** Action item **
Could you boil down the paragraph of the DELISHUS abstract that opens with "Motivation: The understanding of the genetic determinants" into a brief bulleted list that keeps its main facts?
Passage shown Start Marker
DELISHUS: an efficient and exact algorithm for genome-wide detection of deletion polymorphism in autism (bibtex)
by Derek Aguiar, Bjarni V. Halldorsson, Eric M. Morrow, Sorin Istrail
Abstract:
Motivation: The understanding of the genetic determinants of complex disease is undergoing a paradigm shift. Genetic heterogeneity of rare mutations with deleterious effects is more commonly being viewed as a major component of disease. Autism is an excellent example where research is active in identifying matches between the phenotypic and genomic heterogeneities. A considerable portion of autism appears to be correlated with copy number variation, which is not directly probed by single nucleotide polymorphism (SNP) array or sequencing technologies. Identifying the genetic heterogeneity of small deletions remains a major unresolved computational problem partly due to the inability of algorithms to detect them.Results: In this article, we present an algorithmic framework, which we term DELISHUS, that implements three exact algorithms for inferring regions of hemizygosity containing genomic deletions of all sizes and frequencies in SNP genotype data. We implement an efficient backtracking algorithm—that processes a 1 billion entry genome-wide association study SNP matrix in a few minutes—to compute all inherited deletions in a dataset. We further extend our model to give an efficient algorithm for detecting de novo deletions. Finally, given a set of called deletions, we also give a polynomial time algorithm for computing the critical regions of recurrent deletions. DELISHUS achieves significantly lower false-positive rates and higher power than previously published algorithms partly because it considers all individuals in the sample simultaneously. DELISHUS may be applied to SNP array or sequencing data to identify the deletion spectrum for family-based association studies.Availability: DELISHUS is available at http://www.brown.edu/Research/Istrail_Lab/.Contact: Eric_Morrow@brown.edu and Sorin_Istrail@brown.eduSupplementary information: Supplementary data are available at Bioinformatics online.
Reference:
Derek Aguiar, Bjarni V. Halldorsson, Eric M. Morrow, Sorin Istrail, "DELISHUS: an efficient and exact algorithm for genome-wide detection of deletion polymorphism in autism", In Bioinformatics, vol. 28, no. 12, pp. i154-i162, 2012.
Passage shown End Marker
Records Start Marker
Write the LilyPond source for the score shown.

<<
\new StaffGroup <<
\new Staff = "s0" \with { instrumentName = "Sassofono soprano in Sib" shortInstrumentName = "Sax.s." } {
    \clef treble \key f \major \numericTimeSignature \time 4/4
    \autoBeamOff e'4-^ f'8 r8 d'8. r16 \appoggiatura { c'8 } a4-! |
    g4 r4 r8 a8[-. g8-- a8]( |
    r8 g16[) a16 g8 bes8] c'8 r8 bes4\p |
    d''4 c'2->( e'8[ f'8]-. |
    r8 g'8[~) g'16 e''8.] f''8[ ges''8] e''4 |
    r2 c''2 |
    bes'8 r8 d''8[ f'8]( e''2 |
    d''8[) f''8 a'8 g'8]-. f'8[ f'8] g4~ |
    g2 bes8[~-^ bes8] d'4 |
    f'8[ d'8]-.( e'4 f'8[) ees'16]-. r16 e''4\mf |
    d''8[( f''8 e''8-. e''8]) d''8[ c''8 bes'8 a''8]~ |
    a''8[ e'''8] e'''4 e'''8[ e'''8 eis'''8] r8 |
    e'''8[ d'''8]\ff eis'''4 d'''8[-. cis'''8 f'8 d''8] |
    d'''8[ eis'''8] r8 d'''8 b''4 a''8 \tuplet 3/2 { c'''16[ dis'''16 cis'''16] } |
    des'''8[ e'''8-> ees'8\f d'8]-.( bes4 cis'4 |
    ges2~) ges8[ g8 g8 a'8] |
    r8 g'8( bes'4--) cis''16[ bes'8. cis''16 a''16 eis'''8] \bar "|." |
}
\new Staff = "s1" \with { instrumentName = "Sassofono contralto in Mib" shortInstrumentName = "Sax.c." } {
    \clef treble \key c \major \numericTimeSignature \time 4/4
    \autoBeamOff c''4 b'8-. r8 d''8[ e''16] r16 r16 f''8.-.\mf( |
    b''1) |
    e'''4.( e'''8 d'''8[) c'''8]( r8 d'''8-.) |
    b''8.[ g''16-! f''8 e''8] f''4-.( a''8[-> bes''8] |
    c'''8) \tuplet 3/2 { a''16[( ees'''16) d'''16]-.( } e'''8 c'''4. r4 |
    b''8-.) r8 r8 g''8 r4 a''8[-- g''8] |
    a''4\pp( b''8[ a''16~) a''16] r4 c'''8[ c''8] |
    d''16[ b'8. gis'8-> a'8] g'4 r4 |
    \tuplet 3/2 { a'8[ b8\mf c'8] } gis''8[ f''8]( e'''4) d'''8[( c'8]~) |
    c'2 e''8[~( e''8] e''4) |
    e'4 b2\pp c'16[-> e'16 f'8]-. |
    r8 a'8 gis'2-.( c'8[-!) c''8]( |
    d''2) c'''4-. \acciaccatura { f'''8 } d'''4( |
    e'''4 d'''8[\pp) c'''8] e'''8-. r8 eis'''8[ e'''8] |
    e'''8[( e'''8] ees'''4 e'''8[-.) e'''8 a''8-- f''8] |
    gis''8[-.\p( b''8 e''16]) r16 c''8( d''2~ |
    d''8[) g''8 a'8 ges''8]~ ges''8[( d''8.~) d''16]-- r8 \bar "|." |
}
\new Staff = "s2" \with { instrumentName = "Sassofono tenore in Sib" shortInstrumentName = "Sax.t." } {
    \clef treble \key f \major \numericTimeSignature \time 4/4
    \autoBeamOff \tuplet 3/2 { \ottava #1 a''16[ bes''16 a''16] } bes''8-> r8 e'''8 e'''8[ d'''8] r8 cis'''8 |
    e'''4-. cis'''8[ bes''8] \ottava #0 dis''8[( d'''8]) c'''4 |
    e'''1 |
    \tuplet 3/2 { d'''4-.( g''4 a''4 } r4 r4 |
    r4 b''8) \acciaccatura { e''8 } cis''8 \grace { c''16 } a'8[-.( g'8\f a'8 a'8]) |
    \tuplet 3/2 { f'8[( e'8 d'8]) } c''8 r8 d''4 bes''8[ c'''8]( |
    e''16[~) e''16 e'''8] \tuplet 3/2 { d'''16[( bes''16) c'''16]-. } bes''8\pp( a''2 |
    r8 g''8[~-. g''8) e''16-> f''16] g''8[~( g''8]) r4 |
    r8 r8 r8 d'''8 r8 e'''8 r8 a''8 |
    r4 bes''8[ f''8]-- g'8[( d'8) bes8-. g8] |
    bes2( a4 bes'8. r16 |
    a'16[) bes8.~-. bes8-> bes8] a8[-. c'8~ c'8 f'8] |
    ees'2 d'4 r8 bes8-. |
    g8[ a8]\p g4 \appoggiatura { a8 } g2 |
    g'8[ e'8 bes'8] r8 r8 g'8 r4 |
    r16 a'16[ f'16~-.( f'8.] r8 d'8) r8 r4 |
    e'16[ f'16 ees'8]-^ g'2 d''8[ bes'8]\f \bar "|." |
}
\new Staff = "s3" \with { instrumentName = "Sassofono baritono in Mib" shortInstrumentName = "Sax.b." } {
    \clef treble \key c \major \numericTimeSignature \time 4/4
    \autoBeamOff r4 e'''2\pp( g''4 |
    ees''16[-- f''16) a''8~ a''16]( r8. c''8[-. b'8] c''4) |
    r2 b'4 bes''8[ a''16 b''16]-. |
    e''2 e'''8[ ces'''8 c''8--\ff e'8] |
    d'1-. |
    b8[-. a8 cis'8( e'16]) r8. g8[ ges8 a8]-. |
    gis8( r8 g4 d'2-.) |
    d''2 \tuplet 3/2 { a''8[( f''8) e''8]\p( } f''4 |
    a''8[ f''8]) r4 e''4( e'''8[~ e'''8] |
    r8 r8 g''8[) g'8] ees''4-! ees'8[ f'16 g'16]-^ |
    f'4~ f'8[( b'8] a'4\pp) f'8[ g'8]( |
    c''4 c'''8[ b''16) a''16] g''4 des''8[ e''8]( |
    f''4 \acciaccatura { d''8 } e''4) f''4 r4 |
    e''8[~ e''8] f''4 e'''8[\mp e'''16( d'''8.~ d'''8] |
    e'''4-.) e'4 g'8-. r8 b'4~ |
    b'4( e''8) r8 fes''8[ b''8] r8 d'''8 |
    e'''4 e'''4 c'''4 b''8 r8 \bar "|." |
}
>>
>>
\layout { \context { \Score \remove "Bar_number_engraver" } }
Records End Marker
** Solution **
- Rare harmful mutations with varied genetic makeup are increasingly seen as a major component of complex disease, and autism is a strong example.
- Much of autism appears correlated with copy number variation, which SNP arrays and sequencing do not directly probe.
- Detecting small deletions remains a major unsolved computational problem.
- DELISHUS is a framework of three exact algorithms that infer regions of hemizygosity containing deletions of all sizes and frequencies in SNP genotype data:
  - a fast backtracking algorithm that finds all inherited deletions and processes a 1-billion-entry SNP matrix in a few minutes
  - an efficient algorithm for detecting de novo deletions
  - a polynomial-time algorithm for finding the critical regions of recurrent deletions
- By considering all individuals in the sample at once, it has lower false-positive rates and higher power than earlier algorithms.
- It can be applied to SNP array or sequencing data in family-based association studies.
- It is available at http://www.brown.edu/Research/Istrail_Lab/, and supplementary data are available at Bioinformatics online.